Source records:

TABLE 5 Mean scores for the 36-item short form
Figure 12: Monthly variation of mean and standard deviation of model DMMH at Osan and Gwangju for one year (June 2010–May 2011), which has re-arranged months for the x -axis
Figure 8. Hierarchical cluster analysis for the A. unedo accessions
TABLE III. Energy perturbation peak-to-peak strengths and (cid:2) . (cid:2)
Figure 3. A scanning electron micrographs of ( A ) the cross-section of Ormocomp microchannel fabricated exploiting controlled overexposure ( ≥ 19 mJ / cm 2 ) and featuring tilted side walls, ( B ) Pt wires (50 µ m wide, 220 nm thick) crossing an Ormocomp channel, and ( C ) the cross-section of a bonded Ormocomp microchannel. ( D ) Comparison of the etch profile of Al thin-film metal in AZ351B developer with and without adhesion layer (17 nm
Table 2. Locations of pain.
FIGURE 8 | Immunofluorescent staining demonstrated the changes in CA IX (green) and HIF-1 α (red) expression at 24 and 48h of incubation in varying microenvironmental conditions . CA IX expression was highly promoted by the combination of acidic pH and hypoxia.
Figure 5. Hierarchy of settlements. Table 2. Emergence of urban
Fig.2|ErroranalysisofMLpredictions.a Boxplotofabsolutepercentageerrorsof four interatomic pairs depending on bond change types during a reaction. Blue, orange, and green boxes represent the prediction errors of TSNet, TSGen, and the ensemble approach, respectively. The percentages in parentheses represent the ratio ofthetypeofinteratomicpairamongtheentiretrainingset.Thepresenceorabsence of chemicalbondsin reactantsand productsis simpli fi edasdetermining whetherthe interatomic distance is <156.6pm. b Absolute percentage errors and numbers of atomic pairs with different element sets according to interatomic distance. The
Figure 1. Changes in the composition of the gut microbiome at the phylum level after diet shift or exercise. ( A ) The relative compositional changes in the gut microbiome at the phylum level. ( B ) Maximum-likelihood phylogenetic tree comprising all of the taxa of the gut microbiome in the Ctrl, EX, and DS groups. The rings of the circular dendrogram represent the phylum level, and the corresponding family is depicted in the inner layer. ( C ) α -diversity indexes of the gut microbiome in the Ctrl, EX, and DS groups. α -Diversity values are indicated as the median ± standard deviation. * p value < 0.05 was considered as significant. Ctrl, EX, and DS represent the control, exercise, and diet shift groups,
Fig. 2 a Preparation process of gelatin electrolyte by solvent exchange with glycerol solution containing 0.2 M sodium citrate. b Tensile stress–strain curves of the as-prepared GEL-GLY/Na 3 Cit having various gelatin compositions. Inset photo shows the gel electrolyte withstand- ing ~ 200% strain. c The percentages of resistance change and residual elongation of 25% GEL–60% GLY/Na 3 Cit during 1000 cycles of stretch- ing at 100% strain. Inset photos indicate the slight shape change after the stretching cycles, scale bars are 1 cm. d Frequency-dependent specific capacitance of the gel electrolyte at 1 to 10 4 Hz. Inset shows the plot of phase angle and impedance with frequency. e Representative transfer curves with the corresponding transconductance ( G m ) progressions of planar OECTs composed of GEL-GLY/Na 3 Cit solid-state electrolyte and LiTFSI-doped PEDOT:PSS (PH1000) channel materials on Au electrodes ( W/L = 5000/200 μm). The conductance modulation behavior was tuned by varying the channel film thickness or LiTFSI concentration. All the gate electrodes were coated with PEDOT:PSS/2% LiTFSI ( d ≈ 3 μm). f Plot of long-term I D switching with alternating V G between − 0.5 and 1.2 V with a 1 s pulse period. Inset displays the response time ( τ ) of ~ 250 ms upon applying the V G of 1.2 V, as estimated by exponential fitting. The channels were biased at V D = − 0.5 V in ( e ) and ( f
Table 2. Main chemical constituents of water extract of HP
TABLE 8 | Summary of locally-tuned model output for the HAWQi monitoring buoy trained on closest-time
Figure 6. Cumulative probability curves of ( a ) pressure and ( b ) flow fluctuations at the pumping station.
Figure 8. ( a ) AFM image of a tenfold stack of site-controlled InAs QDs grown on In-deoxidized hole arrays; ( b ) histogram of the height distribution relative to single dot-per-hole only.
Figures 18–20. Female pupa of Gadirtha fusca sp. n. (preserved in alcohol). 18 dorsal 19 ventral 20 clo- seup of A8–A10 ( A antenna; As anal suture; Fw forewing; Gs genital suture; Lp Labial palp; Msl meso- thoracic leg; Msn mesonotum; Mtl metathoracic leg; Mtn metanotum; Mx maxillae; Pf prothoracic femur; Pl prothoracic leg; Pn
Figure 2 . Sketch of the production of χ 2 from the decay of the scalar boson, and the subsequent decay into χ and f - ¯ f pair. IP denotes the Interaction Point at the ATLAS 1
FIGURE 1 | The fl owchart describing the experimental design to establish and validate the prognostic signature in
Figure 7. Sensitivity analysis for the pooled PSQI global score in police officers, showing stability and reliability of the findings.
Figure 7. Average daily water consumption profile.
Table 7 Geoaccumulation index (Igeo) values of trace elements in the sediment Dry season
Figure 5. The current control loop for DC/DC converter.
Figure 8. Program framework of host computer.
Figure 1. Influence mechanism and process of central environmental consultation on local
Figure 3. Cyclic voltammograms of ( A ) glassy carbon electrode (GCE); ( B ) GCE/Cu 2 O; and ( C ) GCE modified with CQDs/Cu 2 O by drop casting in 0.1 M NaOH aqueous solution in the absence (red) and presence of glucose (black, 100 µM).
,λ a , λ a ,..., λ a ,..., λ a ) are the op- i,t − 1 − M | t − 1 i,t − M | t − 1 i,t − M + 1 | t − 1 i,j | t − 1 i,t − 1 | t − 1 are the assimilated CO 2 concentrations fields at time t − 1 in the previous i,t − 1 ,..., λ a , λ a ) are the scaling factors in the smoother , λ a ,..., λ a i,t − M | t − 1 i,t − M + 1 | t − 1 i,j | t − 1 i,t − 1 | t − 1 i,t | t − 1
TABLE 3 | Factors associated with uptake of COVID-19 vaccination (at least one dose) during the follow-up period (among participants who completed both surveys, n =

▸ Problem to solve
Repeat the entries verbatim through the line with "Figure 12: Monthly".

▸ Answer to this problem
TABLE 5 Mean scores for the 36-item short form
Figure 12: Monthly variation of mean and standard deviation of model DMMH at Osan and Gwangju for one year (June 2010–May 2011), which has re-arranged months for the x -axis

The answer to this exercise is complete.